MENA startup funding falls to $228 million in November 2025, down 71% MoM
Investment activity across the MENA startup ecosystem slowed sharply in November 2025, with 35 startups raising a combined $227.8 million. That marks a steep drop from the $784.9 million recorded in October and a 12% decline compared to November last year. The pullback reflects a market in consolidation mode as funds rebalance portfolios after an unusually active year.
More than half of last month’s total was driven by a single debt-backed transaction from erad, which alone propelled Saudi Arabia to the top of the regional leaderboard. Across 14 deals, the Kingdom attracted $176.3 million, accounting for over three-quarters of all capital deployed in November.
Capital narrows to five markets
Despite activity spanning 35 startups, funding was tightly concentrated in just five countries. After Saudi Arabia’s dominant lead, the UAE followed with $49 million across 14 deals. Egypt saw a muted month with just $1.12 million across four transactions, while Morocco recorded $1.1 million through two deals. Oman logged one deal with an undisclosed value. Outside these markets, investment activity was largely absent.
This concentration signals growing selectivity rather than a broad-based acceleration, particularly as the year approaches its close.
Fintech rebounds on the back of debt
Sector-wise, fintech regained its lead in November, pulling in $142.9 million across nine deals, largely driven by the same debt-heavy transaction that shaped the month. At a distant second, e-commerce secured $24.5 million across six rounds. Proptech, which topped the charts in October, slipped to third with $18.9 million raised by three startups.
This mix points to a market still prioritising revenue-linked and utility-driven models over long-horizon bets, with fintech retaining its structural appeal while consumer-facing sectors continue to grow at a more measured pace.
Early-stage equity, zero late-stage appetite
Debt dominated the month, accounting for more than $125 million through one transaction alone. The remaining capital was almost entirely channelled into early-stage startups. Notably, no later-stage rounds were recorded in November, underlining investor caution as valuations reset and deployment slows.
From a business model perspective, B2B startups captured the vast majority of capital, with 20 companies raising $197.1 million. B2C startups lagged far behind, with nine companies raising just $22.2 million. The rest was split across hybrid business models.
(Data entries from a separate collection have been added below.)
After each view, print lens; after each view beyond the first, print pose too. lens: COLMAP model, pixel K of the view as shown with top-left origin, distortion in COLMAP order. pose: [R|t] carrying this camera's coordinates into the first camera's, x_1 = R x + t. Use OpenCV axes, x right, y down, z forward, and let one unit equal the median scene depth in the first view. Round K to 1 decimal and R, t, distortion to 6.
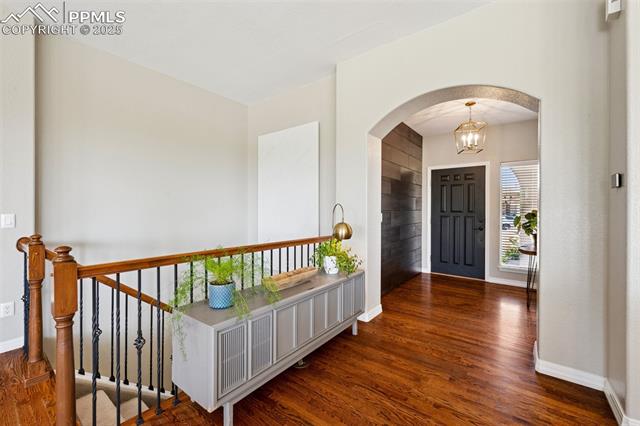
lens RADIAL K [[271.4, 0, 322.0], [0, 271.4, 206.0], [0, 0, 1]] dist [-0.000217, -0.000640]
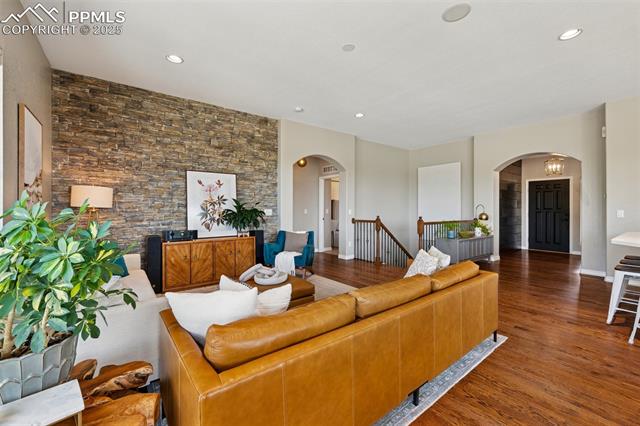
lens RADIAL K [[271.4, 0, 322.0], [0, 271.4, 206.0], [0, 0, 1]] dist [-0.000217, -0.000640]
pose [[0.964472, -0.004503, -0.264148, -0.346516], [0.004827, 0.999988, 0.000576, -0.002962], [0.264142, -0.001831, 0.964482, -0.854983]]
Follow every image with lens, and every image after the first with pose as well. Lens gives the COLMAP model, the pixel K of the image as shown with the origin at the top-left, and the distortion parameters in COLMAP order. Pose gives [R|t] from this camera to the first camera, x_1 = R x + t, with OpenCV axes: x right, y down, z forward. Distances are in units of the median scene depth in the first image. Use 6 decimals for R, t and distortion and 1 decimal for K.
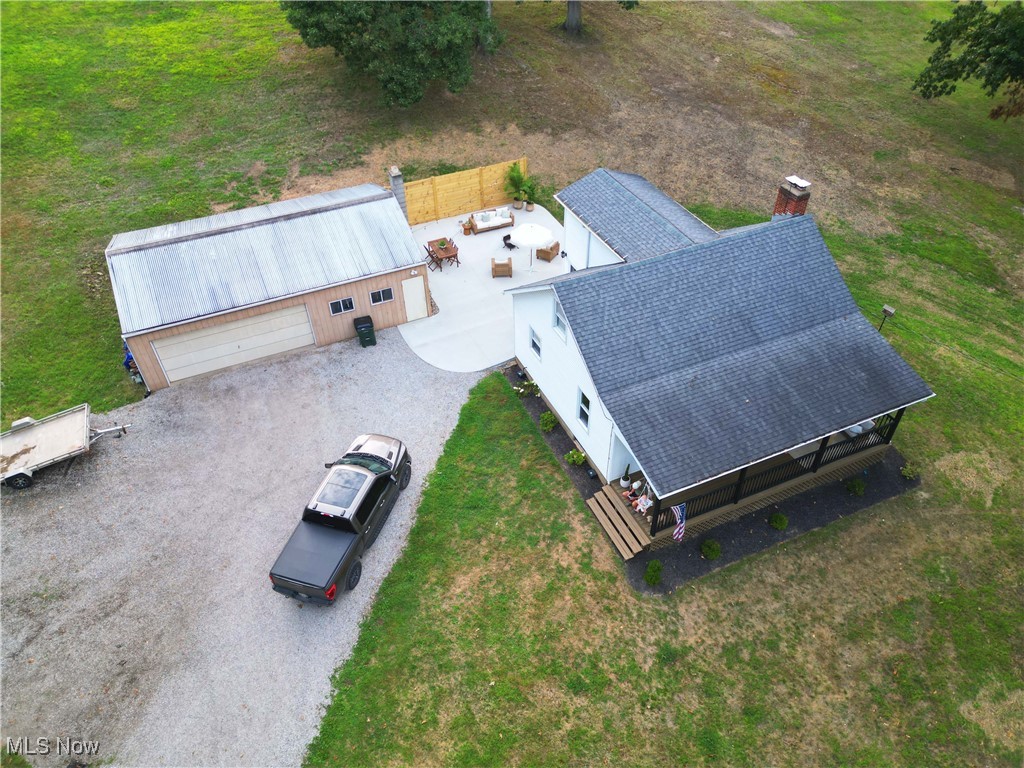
lens RADIAL K [[723.4, 0, 509.7], [0, 723.4, 378.2], [0, 0, 1]] dist [0.084909, -0.074922]
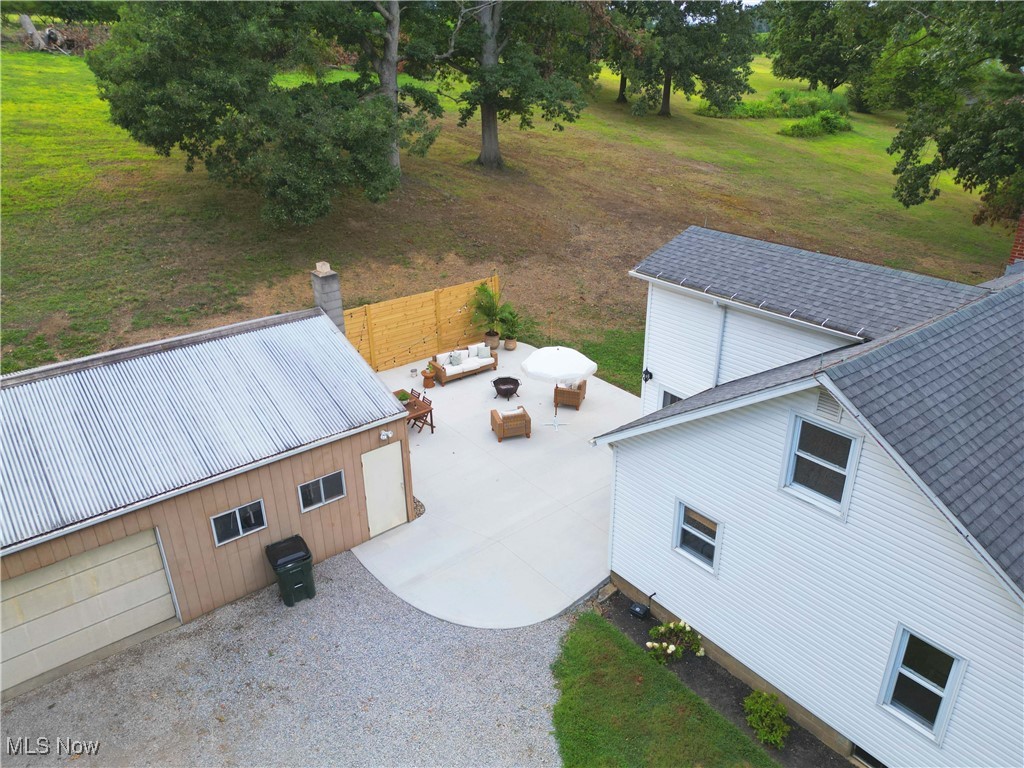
lens RADIAL K [[723.4, 0, 509.7], [0, 723.4, 378.2], [0, 0, 1]] dist [0.084909, -0.074922]
pose [[0.971905, -0.095341, 0.215197, -0.144732], [0.153476, 0.949891, -0.272310, -0.030310], [-0.178451, 0.297687, 0.937837, 0.469127]]
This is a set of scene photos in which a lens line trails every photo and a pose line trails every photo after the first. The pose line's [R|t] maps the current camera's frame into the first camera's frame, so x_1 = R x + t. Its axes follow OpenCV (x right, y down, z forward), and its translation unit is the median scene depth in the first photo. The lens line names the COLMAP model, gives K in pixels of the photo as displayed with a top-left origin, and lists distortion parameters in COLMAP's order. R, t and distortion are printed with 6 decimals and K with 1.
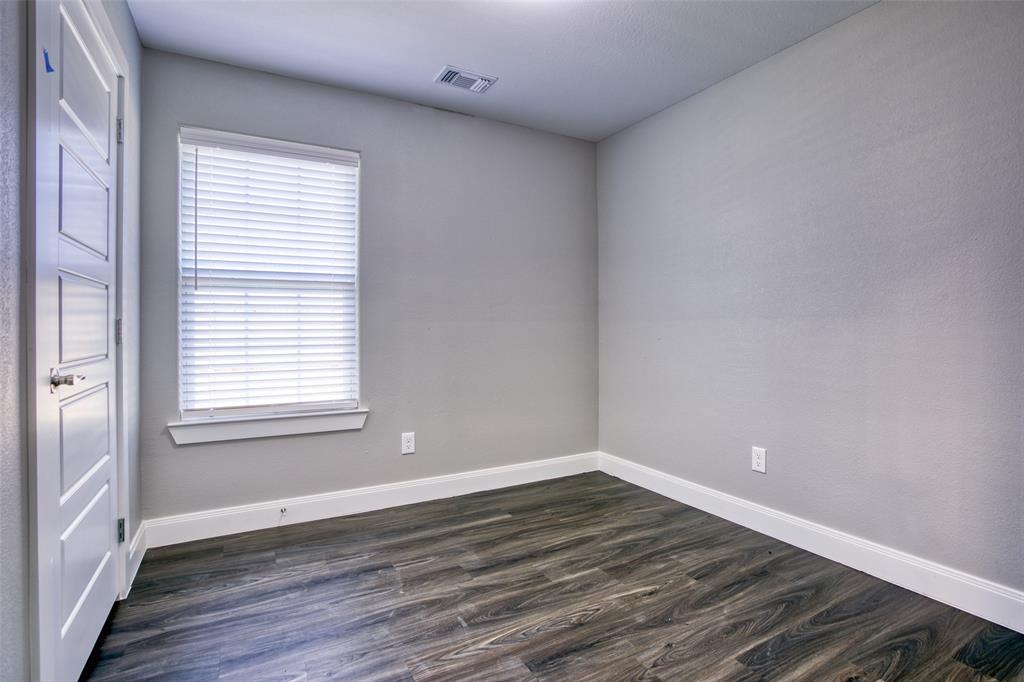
lens RADIAL K [[502.5, 0, 522.9], [0, 502.5, 322.5], [0, 0, 1]] dist [-0.038323, 0.008989]
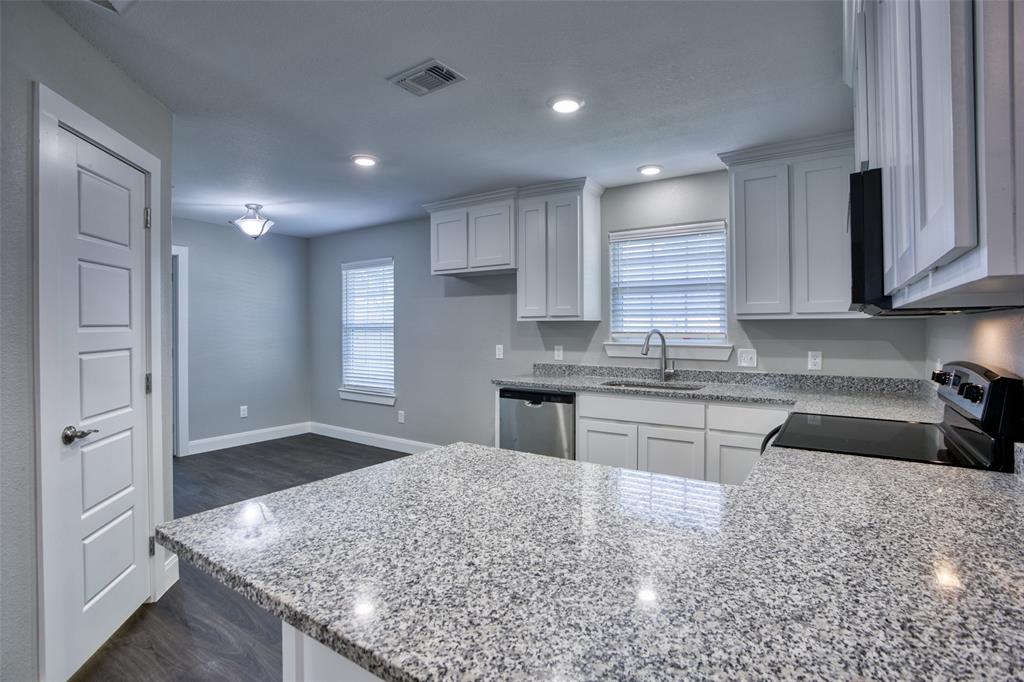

Gender gap continues to widen
The gender funding gap showed no signs of narrowing. Male-led startups absorbed 97% of the capital raised in November, with only the residual share allocated to female-led and mixed-gender founding teams. The disparity remains structural rather than cyclical.
What is this really signalling?
While the slowdown marks the quietest month of the quarter, it does not point to structural weakness. Instead, it reflects a pause for recalibration after a year dominated by large sovereign-backed and foreign-led investments. The absence of late-stage equity, the dominance of debt, and the concentration around a single market all suggest that investors are preserving firepower for 2026.
The coming year is increasingly expected to be shaped by mega rounds in AI and the industries built around it. November looks less like a warning sign and more like the breath before another acceleration cycle.